- **REQUIRED ACTION**:
Write out the listing from its first line through the line containing "comienzo de clases", with both of those lines included and every line kept word for word.

- **SOURCE INFORMATION**:
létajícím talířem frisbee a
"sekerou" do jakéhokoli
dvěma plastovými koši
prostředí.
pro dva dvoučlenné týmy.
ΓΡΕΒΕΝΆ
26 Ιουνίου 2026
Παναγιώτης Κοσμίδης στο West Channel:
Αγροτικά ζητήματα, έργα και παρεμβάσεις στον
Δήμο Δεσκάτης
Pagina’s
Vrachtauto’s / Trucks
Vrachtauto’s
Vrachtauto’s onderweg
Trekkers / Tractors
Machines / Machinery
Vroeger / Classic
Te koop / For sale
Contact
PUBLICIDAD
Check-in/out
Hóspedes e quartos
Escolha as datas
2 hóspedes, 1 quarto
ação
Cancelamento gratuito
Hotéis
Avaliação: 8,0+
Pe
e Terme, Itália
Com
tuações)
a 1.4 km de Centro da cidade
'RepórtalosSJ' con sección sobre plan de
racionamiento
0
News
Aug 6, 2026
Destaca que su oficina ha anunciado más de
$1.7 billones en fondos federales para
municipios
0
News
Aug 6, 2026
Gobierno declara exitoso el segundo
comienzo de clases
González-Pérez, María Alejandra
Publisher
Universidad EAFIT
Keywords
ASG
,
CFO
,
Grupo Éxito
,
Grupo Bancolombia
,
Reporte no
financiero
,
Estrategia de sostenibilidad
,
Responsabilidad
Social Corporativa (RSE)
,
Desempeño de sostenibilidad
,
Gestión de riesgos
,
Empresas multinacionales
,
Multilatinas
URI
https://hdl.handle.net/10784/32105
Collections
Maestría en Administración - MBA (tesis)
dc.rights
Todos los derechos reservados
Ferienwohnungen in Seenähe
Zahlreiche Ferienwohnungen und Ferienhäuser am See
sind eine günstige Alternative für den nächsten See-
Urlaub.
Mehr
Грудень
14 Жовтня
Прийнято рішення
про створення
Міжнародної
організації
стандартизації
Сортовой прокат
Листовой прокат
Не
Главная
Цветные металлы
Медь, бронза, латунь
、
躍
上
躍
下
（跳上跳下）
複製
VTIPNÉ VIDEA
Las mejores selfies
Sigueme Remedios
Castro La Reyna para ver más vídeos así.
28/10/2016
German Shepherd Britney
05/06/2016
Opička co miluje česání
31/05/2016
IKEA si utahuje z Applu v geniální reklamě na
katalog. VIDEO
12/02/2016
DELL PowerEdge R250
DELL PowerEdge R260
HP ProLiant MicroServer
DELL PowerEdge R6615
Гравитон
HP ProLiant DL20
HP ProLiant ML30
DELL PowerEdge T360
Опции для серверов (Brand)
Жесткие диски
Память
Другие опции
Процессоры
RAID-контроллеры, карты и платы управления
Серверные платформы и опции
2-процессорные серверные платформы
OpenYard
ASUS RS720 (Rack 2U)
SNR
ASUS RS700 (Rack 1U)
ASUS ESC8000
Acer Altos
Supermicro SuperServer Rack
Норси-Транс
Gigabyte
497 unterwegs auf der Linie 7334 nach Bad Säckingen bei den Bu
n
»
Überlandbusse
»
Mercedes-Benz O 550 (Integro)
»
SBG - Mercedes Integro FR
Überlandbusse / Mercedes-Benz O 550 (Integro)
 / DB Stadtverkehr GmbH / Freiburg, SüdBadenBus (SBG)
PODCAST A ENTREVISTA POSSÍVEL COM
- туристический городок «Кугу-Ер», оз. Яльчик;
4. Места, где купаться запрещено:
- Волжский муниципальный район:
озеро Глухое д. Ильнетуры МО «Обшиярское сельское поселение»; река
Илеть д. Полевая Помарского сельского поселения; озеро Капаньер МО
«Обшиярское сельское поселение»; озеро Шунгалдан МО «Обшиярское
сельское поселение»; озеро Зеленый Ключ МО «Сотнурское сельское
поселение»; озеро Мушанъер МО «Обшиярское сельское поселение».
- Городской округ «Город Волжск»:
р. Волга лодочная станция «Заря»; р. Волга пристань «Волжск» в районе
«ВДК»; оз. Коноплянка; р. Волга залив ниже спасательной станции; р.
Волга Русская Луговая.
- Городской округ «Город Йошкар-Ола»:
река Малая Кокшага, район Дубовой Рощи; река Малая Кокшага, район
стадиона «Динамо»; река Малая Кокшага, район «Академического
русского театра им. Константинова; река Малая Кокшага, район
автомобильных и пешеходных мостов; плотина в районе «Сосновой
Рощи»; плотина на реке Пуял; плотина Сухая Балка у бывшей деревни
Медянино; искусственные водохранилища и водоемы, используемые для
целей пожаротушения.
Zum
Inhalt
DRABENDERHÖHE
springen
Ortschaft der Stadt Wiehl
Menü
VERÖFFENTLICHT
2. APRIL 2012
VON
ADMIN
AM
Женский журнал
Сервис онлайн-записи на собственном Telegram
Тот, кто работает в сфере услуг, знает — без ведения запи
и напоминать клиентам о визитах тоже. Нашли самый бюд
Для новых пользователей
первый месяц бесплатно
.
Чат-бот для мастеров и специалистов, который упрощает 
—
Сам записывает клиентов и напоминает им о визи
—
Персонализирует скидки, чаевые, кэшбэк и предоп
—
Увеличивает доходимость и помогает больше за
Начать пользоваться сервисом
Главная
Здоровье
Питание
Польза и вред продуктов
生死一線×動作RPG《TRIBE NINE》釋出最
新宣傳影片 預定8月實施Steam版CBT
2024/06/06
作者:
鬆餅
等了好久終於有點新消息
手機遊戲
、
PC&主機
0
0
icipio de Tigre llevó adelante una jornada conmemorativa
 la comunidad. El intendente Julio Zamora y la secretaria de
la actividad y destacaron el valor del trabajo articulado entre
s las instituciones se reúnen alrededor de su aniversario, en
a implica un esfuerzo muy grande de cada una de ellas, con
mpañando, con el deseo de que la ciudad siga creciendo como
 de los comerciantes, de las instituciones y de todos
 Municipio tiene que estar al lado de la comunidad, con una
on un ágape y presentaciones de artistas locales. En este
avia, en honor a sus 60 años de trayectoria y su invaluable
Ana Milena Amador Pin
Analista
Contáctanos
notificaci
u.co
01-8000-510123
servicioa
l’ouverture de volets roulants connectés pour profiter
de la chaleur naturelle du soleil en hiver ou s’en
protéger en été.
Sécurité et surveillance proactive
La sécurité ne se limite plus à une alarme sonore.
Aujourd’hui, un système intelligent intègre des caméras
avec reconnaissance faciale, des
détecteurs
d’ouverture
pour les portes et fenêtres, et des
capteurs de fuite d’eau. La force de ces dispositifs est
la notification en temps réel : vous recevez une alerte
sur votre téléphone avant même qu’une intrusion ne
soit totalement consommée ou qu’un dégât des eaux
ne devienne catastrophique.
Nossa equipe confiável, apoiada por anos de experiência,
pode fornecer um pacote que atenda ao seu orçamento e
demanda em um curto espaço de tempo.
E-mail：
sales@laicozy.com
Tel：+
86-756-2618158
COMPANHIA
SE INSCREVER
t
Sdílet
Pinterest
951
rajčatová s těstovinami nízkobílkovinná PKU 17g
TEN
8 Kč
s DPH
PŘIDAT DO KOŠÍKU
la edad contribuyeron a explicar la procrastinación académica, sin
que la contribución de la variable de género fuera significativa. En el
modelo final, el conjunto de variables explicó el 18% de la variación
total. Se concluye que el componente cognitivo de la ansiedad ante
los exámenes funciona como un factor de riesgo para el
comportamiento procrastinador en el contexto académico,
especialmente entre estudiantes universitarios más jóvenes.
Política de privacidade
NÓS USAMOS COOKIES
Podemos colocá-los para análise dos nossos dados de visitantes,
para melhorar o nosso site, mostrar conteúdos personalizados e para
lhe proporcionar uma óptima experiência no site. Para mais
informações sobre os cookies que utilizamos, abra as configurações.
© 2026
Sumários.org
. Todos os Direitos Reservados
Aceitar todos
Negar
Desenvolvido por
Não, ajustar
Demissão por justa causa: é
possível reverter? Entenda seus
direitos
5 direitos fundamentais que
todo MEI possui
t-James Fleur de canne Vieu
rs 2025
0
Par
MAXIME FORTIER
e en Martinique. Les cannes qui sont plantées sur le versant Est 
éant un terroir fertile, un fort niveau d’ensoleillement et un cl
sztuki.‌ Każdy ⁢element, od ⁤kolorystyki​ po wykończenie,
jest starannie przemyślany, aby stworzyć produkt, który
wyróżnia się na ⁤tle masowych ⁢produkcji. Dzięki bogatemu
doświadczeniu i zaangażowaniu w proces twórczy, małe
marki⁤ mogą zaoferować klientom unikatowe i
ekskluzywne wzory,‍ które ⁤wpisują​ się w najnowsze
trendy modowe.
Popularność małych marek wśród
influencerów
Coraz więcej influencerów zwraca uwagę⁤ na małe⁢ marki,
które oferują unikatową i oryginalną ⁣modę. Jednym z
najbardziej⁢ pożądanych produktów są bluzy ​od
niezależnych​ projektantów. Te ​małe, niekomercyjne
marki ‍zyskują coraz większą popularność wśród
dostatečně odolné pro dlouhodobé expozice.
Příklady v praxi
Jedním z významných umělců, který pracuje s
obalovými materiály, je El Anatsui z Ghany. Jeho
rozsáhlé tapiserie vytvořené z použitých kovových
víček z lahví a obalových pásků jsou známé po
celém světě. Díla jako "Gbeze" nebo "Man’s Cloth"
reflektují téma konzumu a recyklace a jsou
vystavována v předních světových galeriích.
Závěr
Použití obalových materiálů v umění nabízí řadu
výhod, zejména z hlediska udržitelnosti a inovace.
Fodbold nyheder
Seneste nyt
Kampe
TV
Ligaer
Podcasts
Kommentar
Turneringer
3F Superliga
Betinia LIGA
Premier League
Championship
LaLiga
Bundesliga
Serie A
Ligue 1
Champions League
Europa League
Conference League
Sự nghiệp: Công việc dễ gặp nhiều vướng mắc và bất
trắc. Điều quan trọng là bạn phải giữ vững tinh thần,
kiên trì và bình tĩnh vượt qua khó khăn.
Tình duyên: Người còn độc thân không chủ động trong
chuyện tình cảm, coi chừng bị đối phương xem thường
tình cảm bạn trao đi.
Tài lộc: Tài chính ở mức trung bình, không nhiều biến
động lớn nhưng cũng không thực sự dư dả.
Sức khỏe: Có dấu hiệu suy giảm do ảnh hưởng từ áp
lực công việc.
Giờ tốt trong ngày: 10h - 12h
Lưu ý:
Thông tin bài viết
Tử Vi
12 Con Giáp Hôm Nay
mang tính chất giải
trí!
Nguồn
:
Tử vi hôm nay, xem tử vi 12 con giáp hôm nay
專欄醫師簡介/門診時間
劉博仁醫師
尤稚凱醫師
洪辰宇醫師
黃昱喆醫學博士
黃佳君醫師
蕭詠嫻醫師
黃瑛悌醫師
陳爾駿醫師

- **RESPONSE BOX**:
létajícím talířem frisbee a
"sekerou" do jakéhokoli
dvěma plastovými koši
prostředí.
pro dva dvoučlenné týmy.
ΓΡΕΒΕΝΆ
26 Ιουνίου 2026
Παναγιώτης Κοσμίδης στο West Channel:
Αγροτικά ζητήματα, έργα και παρεμβάσεις στον
Δήμο Δεσκάτης
Pagina’s
Vrachtauto’s / Trucks
Vrachtauto’s
Vrachtauto’s onderweg
Trekkers / Tractors
Machines / Machinery
Vroeger / Classic
Te koop / For sale
Contact
PUBLICIDAD
Check-in/out
Hóspedes e quartos
Escolha as datas
2 hóspedes, 1 quarto
ação
Cancelamento gratuito
Hotéis
Avaliação: 8,0+
Pe
e Terme, Itália
Com
tuações)
a 1.4 km de Centro da cidade
'RepórtalosSJ' con sección sobre plan de
racionamiento
0
News
Aug 6, 2026
Destaca que su oficina ha anunciado más de
$1.7 billones en fondos federales para
municipios
0
News
Aug 6, 2026
Gobierno declara exitoso el segundo
comienzo de clases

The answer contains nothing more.